**Task instructions**
Write out the listing exactly, from its first line through the line holding "Morg. So do my enemies. You can", but include none of the pictures.

**Dataset records**
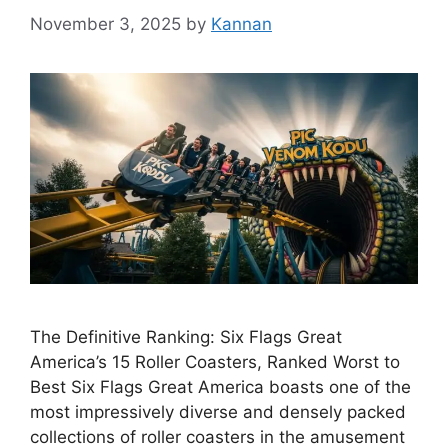
November 3, 2025
by
Kannan
The Definitive Ranking: Six Flags Great
America’s 15 Roller Coasters, Ranked Worst to
Best Six Flags Great America boasts one of the
most impressively diverse and densely packed
collections of roller coasters in the amusement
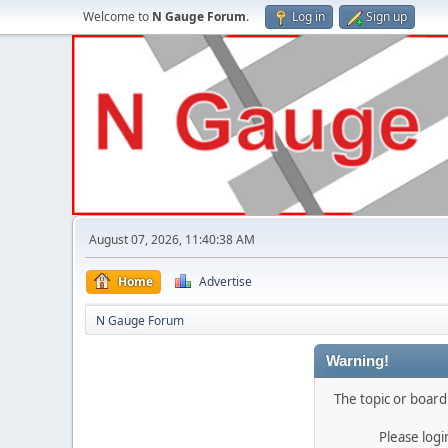
Welcome to
N Gauge Forum
.
Log in
Sign up
August 07, 2026, 11:40:38 AM
Home
Advertise
N Gauge Forum
Warning!
The topic or board 
Please log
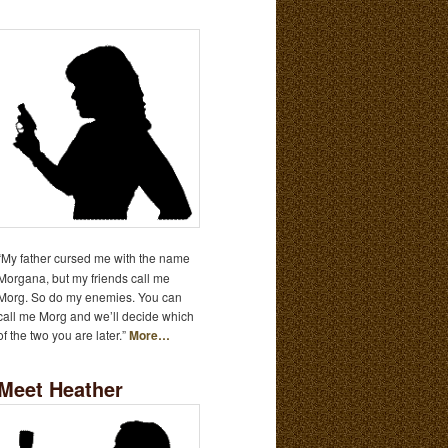
“My father cursed me with the name
Morgana, but my friends call me
Morg. So do my enemies. You can
call me Morg and we’ll decide which
of the two you are later.”
More…
Meet Heather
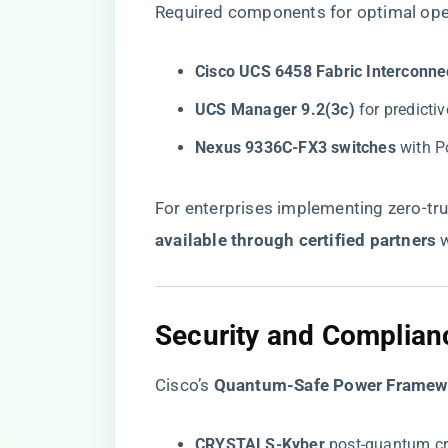
Required components for optimal ope
​Cisco UCS 6458 Fabric Interconnec
​UCS Manager 9.2(3c)​
​ for predict
​Nexus 9336C-FX3 switches​
​ with 
For enterprises implementing zero-trus
available through certified partners
​ 
​Security and Complianc
Cisco’s ​
​Quantum-Safe Power Framewo
​CRYSTALS-Kyber​
​ post-quantum c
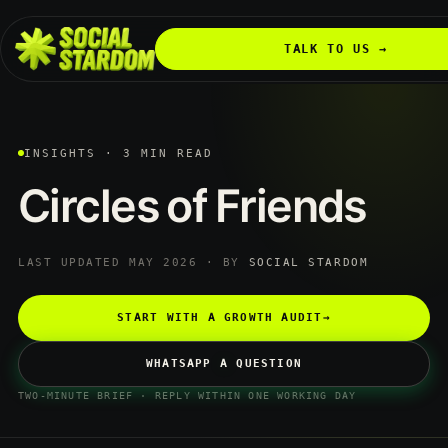
TALK TO US →
INSIGHTS · 3 MIN READ
Circles
of
Friends
LAST UPDATED MAY 2026 · BY
SOCIAL STARDOM
START WITH A GROWTH AUDIT
→
WHATSAPP A QUESTION
TWO-MINUTE BRIEF · REPLY WITHIN ONE WORKING DAY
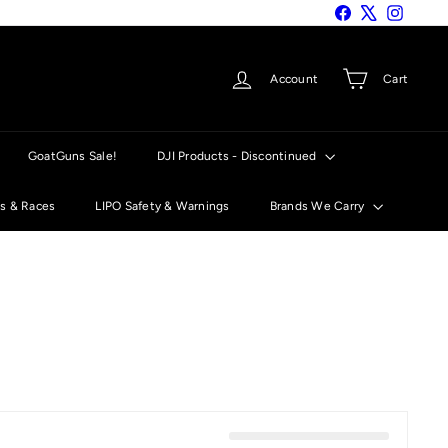
Facebook
X
Instagra
Account
Cart
GoatGuns Sale!
DJI Products - Discontinued
ts & Races
LIPO Safety & Warnings
Brands We Carry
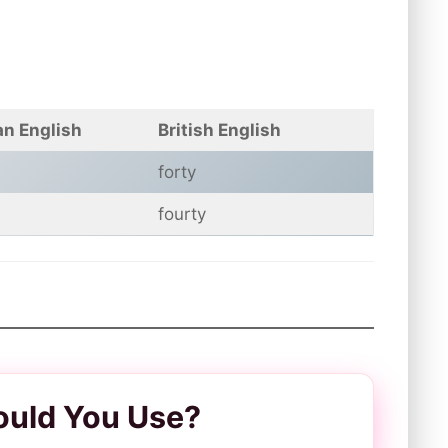
n English
British English
forty
fourty
ould You Use?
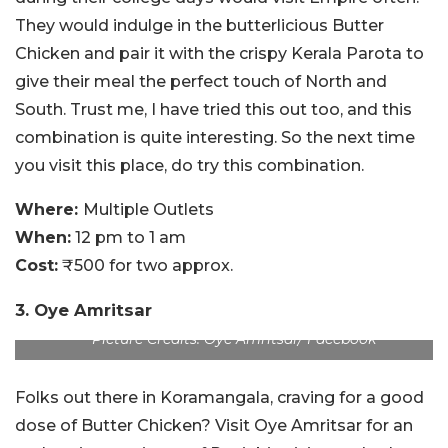
They would indulge in the butterlicious Butter
Chicken and pair it with the crispy Kerala Parota to
give their meal the perfect touch of North and
South. Trust me, I have tried this out too, and this
combination is quite interesting. So the next time
you visit this place, do try this combination.
Where:
Multiple Outlets
When:
12 pm to 1 am
Cost:
₹500 for two approx.
3. Oye Amritsar
Picture Credits: Oye Amritsar/ Facebook
Folks out there in Koramangala, craving for a good
dose of Butter Chicken? Visit Oye Amritsar for an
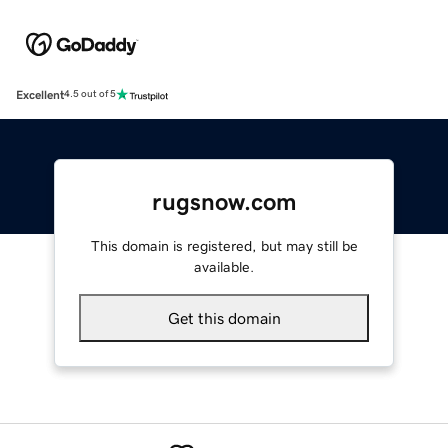
Excellent
4.5 out of 5
rugsnow.com
This domain is registered, but may still be
available.
Get this domain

**Response box**
November 3, 2025
by
Kannan
The Definitive Ranking: Six Flags Great
America’s 15 Roller Coasters, Ranked Worst to
Best Six Flags Great America boasts one of the
most impressively diverse and densely packed
collections of roller coasters in the amusement
Welcome to
N Gauge Forum
.
Log in
Sign up
August 07, 2026, 11:40:38 AM
Home
Advertise
N Gauge Forum
Warning!
The topic or board 
Please log
“My father cursed me with the name
Morgana, but my friends call me
Morg. So do my enemies. You can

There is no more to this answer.